- Task objective:
The answer is every record that follows, printed exactly.

- Records for this task:
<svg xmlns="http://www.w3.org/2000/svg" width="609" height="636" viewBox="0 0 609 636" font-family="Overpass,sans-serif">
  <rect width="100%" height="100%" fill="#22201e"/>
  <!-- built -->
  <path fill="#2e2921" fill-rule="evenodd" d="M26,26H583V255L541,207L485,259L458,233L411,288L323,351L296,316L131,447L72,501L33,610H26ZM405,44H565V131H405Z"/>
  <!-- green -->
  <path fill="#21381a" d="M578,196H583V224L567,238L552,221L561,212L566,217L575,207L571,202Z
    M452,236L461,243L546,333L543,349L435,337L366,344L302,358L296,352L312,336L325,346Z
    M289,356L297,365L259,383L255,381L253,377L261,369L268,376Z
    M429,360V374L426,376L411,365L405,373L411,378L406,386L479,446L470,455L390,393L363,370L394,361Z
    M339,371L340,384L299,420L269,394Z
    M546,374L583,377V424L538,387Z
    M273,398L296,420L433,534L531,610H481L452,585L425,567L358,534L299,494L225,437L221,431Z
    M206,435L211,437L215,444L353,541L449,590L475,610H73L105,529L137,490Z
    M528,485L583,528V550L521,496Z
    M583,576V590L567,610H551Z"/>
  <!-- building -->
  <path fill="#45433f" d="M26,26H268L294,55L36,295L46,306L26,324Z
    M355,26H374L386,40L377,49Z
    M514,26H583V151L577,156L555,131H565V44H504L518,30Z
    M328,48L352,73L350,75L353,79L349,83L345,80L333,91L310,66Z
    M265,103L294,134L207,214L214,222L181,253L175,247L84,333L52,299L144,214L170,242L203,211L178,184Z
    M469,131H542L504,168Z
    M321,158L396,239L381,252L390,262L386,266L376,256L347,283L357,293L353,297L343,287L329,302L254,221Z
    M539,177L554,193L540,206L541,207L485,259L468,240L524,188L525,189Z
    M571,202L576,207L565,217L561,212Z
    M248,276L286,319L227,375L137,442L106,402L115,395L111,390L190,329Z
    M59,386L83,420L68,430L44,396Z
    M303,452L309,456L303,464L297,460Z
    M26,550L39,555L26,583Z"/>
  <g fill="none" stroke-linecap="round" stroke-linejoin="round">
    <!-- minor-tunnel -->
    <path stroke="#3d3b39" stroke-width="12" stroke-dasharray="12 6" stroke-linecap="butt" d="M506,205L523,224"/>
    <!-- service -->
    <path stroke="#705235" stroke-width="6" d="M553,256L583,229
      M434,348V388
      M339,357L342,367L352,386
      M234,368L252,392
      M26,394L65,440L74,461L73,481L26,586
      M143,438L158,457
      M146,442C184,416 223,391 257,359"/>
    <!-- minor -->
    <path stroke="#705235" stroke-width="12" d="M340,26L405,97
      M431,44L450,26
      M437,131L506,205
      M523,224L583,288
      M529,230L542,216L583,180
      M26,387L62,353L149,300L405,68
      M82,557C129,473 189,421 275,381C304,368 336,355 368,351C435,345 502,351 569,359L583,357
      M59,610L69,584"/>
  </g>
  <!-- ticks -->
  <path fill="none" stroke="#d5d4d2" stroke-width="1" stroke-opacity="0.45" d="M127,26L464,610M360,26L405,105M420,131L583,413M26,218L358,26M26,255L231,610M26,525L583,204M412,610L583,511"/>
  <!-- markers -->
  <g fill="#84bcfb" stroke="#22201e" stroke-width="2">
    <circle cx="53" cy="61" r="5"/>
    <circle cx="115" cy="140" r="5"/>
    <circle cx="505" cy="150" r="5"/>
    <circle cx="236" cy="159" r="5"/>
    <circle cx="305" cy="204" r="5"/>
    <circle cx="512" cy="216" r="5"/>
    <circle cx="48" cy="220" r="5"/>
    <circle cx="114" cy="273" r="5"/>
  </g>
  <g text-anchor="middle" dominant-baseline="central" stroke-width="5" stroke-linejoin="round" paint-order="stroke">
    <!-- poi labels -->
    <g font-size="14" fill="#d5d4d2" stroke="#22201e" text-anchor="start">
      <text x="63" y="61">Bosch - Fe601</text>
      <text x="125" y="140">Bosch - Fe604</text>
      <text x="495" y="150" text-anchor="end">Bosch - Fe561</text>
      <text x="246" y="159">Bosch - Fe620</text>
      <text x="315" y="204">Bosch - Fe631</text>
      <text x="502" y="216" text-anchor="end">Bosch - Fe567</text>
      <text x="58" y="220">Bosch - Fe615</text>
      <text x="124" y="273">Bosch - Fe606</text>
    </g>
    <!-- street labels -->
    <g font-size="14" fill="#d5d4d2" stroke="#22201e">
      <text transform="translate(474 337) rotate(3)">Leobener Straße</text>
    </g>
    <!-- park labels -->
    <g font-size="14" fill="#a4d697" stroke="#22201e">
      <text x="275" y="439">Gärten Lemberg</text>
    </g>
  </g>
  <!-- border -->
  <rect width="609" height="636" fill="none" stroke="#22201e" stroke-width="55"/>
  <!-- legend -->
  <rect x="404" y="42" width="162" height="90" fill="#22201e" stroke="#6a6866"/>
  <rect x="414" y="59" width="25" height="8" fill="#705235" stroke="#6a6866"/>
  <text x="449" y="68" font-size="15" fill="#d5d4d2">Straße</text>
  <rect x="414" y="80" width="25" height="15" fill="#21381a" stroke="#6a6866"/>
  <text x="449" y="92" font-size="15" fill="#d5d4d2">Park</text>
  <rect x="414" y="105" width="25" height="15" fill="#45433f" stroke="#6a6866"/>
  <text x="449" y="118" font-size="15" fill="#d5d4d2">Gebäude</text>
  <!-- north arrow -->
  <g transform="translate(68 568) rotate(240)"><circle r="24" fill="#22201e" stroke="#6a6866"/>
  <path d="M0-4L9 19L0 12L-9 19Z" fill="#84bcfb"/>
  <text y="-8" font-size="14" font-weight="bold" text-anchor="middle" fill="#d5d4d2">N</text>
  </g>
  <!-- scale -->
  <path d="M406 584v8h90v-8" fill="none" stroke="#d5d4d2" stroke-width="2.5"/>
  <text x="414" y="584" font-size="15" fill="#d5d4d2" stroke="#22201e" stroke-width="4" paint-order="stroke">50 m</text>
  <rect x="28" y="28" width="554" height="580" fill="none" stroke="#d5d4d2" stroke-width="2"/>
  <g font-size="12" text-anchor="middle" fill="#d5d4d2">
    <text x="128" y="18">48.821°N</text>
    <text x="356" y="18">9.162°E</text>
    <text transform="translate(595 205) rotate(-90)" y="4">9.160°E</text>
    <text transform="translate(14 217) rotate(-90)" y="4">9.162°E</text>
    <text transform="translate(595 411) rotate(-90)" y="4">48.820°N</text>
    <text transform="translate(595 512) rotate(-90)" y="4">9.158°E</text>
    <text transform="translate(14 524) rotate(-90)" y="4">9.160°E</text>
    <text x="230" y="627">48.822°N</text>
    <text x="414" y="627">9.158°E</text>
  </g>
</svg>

- Solution for this problem:
<svg xmlns="http://www.w3.org/2000/svg" width="609" height="636" viewBox="0 0 609 636" font-family="Overpass,sans-serif">
  <rect width="100%" height="100%" fill="#22201e"/>
  <!-- built -->
  <path fill="#2e2921" fill-rule="evenodd" d="M26,26H583V255L541,207L485,259L458,233L411,288L323,351L296,316L131,447L72,501L33,610H26ZM405,44H565V131H405Z"/>
  <!-- green -->
  <path fill="#21381a" d="M578,196H583V224L567,238L552,221L561,212L566,217L575,207L571,202Z
    M452,236L461,243L546,333L543,349L435,337L366,344L302,358L296,352L312,336L325,346Z
    M289,356L297,365L259,383L255,381L253,377L261,369L268,376Z
    M429,360V374L426,376L411,365L405,373L411,378L406,386L479,446L470,455L390,393L363,370L394,361Z
    M339,371L340,384L299,420L269,394Z
    M546,374L583,377V424L538,387Z
    M273,398L296,420L433,534L531,610H481L452,585L425,567L358,534L299,494L225,437L221,431Z
    M206,435L211,437L215,444L353,541L449,590L475,610H73L105,529L137,490Z
    M528,485L583,528V550L521,496Z
    M583,576V590L567,610H551Z"/>
  <!-- building -->
  <path fill="#45433f" d="M26,26H268L294,55L36,295L46,306L26,324Z
    M355,26H374L386,40L377,49Z
    M514,26H583V151L577,156L555,131H565V44H504L518,30Z
    M328,48L352,73L350,75L353,79L349,83L345,80L333,91L310,66Z
    M265,103L294,134L207,214L214,222L181,253L175,247L84,333L52,299L144,214L170,242L203,211L178,184Z
    M469,131H542L504,168Z
    M321,158L396,239L381,252L390,262L386,266L376,256L347,283L357,293L353,297L343,287L329,302L254,221Z
    M539,177L554,193L540,206L541,207L485,259L468,240L524,188L525,189Z
    M571,202L576,207L565,217L561,212Z
    M248,276L286,319L227,375L137,442L106,402L115,395L111,390L190,329Z
    M59,386L83,420L68,430L44,396Z
    M303,452L309,456L303,464L297,460Z
    M26,550L39,555L26,583Z"/>
  <g fill="none" stroke-linecap="round" stroke-linejoin="round">
    <!-- minor-tunnel -->
    <path stroke="#3d3b39" stroke-width="12" stroke-dasharray="12 6" stroke-linecap="butt" d="M506,205L523,224"/>
    <!-- service -->
    <path stroke="#705235" stroke-width="6" d="M553,256L583,229
      M434,348V388
      M339,357L342,367L352,386
      M234,368L252,392
      M26,394L65,440L74,461L73,481L26,586
      M143,438L158,457
      M146,442C184,416 223,391 257,359"/>
    <!-- minor -->
    <path stroke="#705235" stroke-width="12" d="M340,26L405,97
      M431,44L450,26
      M437,131L506,205
      M523,224L583,288
      M529,230L542,216L583,180
      M26,387L62,353L149,300L405,68
      M82,557C129,473 189,421 275,381C304,368 336,355 368,351C435,345 502,351 569,359L583,357
      M59,610L69,584"/>
  </g>
  <!-- ticks -->
  <path fill="none" stroke="#d5d4d2" stroke-width="1" stroke-opacity="0.45" d="M127,26L464,610M360,26L405,105M420,131L583,413M26,218L358,26M26,255L231,610M26,525L583,204M412,610L583,511"/>
  <!-- markers -->
  <g fill="#84bcfb" stroke="#22201e" stroke-width="2">
    <circle cx="53" cy="61" r="5"/>
    <circle cx="115" cy="140" r="5"/>
    <circle cx="505" cy="150" r="5"/>
    <circle cx="236" cy="159" r="5"/>
    <circle cx="305" cy="204" r="5"/>
    <circle cx="512" cy="216" r="5"/>
    <circle cx="48" cy="220" r="5"/>
    <circle cx="114" cy="273" r="5"/>
  </g>
  <g text-anchor="middle" dominant-baseline="central" stroke-width="5" stroke-linejoin="round" paint-order="stroke">
    <!-- poi labels -->
    <g font-size="14" fill="#d5d4d2" stroke="#22201e" text-anchor="start">
      <text x="63" y="61">Bosch - Fe601</text>
      <text x="125" y="140">Bosch - Fe604</text>
      <text x="495" y="150" text-anchor="end">Bosch - Fe561</text>
      <text x="246" y="159">Bosch - Fe620</text>
      <text x="315" y="204">Bosch - Fe631</text>
      <text x="502" y="216" text-anchor="end">Bosch - Fe567</text>
      <text x="58" y="220">Bosch - Fe615</text>
      <text x="124" y="273">Bosch - Fe606</text>
    </g>
    <!-- street labels -->
    <g font-size="14" fill="#d5d4d2" stroke="#22201e">
      <text transform="translate(474 337) rotate(3)">Leobener Straße</text>
    </g>
    <!-- park labels -->
    <g font-size="14" fill="#a4d697" stroke="#22201e">
      <text x="275" y="439">Gärten Lemberg</text>
    </g>
  </g>
  <!-- border -->
  <rect width="609" height="636" fill="none" stroke="#22201e" stroke-width="55"/>
  <!-- legend -->
  <rect x="404" y="42" width="162" height="90" fill="#22201e" stroke="#6a6866"/>
  <rect x="414" y="59" width="25" height="8" fill="#705235" stroke="#6a6866"/>
  <text x="449" y="68" font-size="15" fill="#d5d4d2">Straße</text>
  <rect x="414" y="80" width="25" height="15" fill="#21381a" stroke="#6a6866"/>
  <text x="449" y="92" font-size="15" fill="#d5d4d2">Park</text>
  <rect x="414" y="105" width="25" height="15" fill="#45433f" stroke="#6a6866"/>
  <text x="449" y="118" font-size="15" fill="#d5d4d2">Gebäude</text>
  <!-- north arrow -->
  <g transform="translate(68 568) rotate(240)"><circle r="24" fill="#22201e" stroke="#6a6866"/>
  <path d="M0-4L9 19L0 12L-9 19Z" fill="#84bcfb"/>
  <text y="-8" font-size="14" font-weight="bold" text-anchor="middle" fill="#d5d4d2">N</text>
  </g>
  <!-- scale -->
  <path d="M406 584v8h90v-8" fill="none" stroke="#d5d4d2" stroke-width="2.5"/>
  <text x="414" y="584" font-size="15" fill="#d5d4d2" stroke="#22201e" stroke-width="4" paint-order="stroke">50 m</text>
  <rect x="28" y="28" width="554" height="580" fill="none" stroke="#d5d4d2" stroke-width="2"/>
  <g font-size="12" text-anchor="middle" fill="#d5d4d2">
    <text x="128" y="18">48.821°N</text>
    <text x="356" y="18">9.162°E</text>
    <text transform="translate(595 205) rotate(-90)" y="4">9.160°E</text>
    <text transform="translate(14 217) rotate(-90)" y="4">9.162°E</text>
    <text transform="translate(595 411) rotate(-90)" y="4">48.820°N</text>
    <text transform="translate(595 512) rotate(-90)" y="4">9.158°E</text>
    <text transform="translate(14 524) rotate(-90)" y="4">9.160°E</text>
    <text x="230" y="627">48.822°N</text>
    <text x="414" y="627">9.158°E</text>
  </g>
</svg>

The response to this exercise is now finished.